[Saved entries]
== Segment start ==

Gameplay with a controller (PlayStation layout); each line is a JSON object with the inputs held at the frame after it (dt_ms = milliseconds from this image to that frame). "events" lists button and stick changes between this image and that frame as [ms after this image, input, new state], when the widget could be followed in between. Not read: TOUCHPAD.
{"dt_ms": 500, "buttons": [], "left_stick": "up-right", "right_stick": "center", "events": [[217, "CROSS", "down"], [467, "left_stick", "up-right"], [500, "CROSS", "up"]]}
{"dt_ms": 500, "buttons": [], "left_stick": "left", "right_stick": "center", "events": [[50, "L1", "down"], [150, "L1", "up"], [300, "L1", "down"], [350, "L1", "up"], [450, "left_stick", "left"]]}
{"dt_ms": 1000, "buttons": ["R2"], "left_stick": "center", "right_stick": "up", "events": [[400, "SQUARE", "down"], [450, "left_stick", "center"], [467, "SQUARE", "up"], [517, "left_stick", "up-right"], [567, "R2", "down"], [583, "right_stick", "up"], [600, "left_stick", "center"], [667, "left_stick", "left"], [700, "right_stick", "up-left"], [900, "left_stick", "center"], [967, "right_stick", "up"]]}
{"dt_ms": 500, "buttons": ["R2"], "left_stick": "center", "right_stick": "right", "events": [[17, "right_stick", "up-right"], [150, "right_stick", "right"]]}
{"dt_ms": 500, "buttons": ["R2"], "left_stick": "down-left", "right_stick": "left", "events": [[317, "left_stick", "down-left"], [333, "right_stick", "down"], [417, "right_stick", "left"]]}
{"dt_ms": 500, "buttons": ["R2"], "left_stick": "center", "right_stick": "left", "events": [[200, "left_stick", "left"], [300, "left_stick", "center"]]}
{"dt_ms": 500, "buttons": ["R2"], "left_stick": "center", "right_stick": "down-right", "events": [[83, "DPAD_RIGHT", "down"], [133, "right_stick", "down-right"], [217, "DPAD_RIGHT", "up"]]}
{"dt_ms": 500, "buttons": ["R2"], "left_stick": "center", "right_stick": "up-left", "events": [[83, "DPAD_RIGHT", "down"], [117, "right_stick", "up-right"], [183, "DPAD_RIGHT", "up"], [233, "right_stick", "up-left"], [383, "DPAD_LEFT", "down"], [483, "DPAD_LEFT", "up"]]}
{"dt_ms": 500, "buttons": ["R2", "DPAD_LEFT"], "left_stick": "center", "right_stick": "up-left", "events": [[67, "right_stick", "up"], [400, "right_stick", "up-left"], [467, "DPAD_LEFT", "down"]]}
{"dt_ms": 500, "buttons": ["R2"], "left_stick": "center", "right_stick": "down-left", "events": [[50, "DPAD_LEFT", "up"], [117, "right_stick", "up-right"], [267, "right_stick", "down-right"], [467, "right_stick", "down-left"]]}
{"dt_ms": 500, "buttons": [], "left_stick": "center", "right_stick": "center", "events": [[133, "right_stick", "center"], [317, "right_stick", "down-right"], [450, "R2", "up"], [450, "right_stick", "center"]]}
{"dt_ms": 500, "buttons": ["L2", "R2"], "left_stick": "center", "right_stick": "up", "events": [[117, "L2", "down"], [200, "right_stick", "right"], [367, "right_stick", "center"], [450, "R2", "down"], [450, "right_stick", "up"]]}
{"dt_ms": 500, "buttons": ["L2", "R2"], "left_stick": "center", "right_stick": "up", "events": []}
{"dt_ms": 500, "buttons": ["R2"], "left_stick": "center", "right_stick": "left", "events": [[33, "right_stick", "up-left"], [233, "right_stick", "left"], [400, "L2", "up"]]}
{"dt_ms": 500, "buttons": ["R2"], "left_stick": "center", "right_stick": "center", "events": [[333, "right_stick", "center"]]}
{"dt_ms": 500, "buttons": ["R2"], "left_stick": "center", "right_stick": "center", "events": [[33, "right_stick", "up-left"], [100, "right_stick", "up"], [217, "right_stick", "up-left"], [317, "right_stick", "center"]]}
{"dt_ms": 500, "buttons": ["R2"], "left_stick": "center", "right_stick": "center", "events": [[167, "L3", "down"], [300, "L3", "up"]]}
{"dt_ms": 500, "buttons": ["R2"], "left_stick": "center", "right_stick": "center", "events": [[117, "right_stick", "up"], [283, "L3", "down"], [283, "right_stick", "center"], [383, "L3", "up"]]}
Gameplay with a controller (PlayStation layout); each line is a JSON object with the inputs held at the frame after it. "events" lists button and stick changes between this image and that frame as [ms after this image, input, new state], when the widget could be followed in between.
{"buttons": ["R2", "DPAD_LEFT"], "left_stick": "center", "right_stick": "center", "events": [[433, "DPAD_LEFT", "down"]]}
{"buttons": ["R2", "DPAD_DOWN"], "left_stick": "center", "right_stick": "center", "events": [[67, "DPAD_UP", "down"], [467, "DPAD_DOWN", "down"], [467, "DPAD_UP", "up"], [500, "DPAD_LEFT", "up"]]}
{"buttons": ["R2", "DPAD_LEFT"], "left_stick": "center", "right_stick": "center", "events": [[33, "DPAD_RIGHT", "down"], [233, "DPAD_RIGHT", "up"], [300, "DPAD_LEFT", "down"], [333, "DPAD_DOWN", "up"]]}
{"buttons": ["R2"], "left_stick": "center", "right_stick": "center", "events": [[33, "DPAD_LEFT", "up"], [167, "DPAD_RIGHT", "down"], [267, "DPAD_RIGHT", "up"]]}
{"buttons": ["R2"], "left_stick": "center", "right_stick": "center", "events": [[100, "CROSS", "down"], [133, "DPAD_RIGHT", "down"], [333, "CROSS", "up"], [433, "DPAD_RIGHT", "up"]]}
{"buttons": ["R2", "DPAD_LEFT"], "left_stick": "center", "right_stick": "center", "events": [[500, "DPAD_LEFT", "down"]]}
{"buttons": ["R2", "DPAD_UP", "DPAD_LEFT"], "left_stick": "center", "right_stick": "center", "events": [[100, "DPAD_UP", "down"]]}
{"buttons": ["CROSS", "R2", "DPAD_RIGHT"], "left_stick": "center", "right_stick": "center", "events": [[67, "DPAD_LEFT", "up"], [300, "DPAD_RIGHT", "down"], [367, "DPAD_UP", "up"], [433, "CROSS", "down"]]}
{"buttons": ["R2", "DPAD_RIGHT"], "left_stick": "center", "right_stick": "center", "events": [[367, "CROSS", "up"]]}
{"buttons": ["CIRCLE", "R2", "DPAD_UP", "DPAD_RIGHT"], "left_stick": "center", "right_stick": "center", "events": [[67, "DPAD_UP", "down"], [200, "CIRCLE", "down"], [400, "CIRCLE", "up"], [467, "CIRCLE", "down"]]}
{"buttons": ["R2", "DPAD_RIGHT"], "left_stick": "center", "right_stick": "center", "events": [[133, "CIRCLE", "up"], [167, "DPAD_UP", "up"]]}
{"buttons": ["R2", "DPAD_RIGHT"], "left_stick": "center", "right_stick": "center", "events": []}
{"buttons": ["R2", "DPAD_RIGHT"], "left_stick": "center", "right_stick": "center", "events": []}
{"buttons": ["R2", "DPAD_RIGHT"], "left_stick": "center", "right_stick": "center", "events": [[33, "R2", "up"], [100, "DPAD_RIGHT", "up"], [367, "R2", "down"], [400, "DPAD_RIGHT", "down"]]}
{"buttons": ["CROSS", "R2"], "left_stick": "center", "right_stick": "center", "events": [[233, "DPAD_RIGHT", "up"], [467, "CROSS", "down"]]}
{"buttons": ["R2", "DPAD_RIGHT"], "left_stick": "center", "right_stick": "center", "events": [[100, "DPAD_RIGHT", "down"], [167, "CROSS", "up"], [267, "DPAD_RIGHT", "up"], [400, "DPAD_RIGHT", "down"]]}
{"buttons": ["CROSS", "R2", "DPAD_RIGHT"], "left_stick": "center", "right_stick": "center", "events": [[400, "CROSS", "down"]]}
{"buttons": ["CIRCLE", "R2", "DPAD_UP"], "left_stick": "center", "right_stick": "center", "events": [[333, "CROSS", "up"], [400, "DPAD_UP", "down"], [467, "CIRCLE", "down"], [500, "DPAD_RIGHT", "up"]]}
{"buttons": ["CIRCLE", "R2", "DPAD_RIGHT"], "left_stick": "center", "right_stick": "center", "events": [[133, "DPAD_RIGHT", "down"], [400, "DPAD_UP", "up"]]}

== Segment end ==

▶ [EXERCISE DIRECTIONS]: Go through the data and gather every line that holds "could".

▶ [SOLUTION TO THE EXERCISE]:
Gameplay with a controller (PlayStation layout); each line is a JSON object with the inputs held at the frame after it (dt_ms = milliseconds from this image to that frame). "events" lists button and stick changes between this image and that frame as [ms after this image, input, new state], when the widget could be followed in between. Not read: TOUCHPAD.
Gameplay with a controller (PlayStation layout); each line is a JSON object with the inputs held at the frame after it. "events" lists button and stick changes between this image and that frame as [ms after this image, input, new state], when the widget could be followed in between.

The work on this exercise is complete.